Alternative function for potential optimization of data copying in stream buffers #1233

devprodest · 2025-03-12T10:47:52Z

Description

There are platforms where copying data using the CPU is not very optimal.
The easiest and fastest way is to use DMA.
To implement this functionality, you need to replace the standard memcpy with memcpy with DMA

Test Steps

No additional actions are required. This functionality improves the flexibility of the code.
To use the alternative function, you need to define pvPortMemCpyStreamBuffer in the FreeRTOSIPConfig.h file.

#include "utils\memcpy_with_dma.h" ///< my headeris for example only

#define pvPortMemCpyStreamBuffer(dst, src, count) memcpy_with_dma(dst, src, count)

If not specified, memcpy from the standard library will be used.

Checklist:

I have tested my changes. No regression in existing tests.
I have modified and/or added unit-tests to cover the code changes in this Pull Request.

Related Issue

By submitting this pull request, I confirm that you can use, modify, copy, and redistribute this contribution, under the terms of your choice.

…am buffers. Useful for optimization in systems that allow DMA to be used only in some memory areas.
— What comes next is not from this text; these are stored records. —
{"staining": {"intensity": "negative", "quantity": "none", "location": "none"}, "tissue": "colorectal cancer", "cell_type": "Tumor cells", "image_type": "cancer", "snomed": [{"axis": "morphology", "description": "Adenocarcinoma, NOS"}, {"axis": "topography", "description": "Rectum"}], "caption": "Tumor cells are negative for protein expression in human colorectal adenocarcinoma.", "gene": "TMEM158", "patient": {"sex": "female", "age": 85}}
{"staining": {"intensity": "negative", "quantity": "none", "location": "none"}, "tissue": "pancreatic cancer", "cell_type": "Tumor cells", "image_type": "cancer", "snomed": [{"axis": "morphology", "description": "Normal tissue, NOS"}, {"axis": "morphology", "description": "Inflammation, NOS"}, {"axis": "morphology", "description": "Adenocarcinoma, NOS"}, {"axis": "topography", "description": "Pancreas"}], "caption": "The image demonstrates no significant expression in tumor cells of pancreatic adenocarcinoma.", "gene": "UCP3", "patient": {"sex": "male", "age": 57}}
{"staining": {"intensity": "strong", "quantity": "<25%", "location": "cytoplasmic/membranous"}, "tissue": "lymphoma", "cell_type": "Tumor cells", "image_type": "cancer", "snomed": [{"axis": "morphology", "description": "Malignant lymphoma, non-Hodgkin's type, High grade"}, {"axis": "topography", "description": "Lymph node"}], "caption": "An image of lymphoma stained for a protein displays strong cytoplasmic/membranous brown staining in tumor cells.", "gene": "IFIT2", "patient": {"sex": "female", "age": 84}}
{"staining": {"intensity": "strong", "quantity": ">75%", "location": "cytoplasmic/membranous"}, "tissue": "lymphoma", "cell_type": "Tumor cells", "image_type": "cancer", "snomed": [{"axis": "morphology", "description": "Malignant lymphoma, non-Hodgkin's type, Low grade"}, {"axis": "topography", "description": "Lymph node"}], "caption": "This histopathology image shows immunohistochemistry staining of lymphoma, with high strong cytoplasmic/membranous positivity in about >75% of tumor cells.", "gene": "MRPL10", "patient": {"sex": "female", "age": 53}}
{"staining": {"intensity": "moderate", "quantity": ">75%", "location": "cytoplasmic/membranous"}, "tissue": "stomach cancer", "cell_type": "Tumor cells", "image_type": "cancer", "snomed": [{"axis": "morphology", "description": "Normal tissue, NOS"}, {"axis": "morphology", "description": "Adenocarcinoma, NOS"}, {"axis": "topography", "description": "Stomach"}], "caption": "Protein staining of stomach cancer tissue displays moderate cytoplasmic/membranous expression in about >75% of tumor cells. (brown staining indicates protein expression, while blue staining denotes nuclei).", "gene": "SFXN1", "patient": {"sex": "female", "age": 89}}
tony-josi-aws · 2025-03-12T14:16:34Z

@devprodest

Thanks for contributing to FreeRTOS+TCP.

Since the memory allocator for TCP stream buffers can be configured if needed by defining pvPortMallocLarge it makes sense to have something similar for memcpy that uses those buffers if it adds value.

I'm curious to know about the usage of DMA based memcpy (memcpy_with_dma in your case) here. Are you yielding the RTOS task (inside memcpy_with_dma) after the DMA has been setup and waiting for the DMA completion interrupt to make the task ready again? If that's the case, are you gaining significant performance benefits if you take into account the extra compute time spent on the context switches?
Or is it polled inside the memcpy_with_dma? I believe there is not much performance benefit if DMA is setup for transfer and then its polled for completion.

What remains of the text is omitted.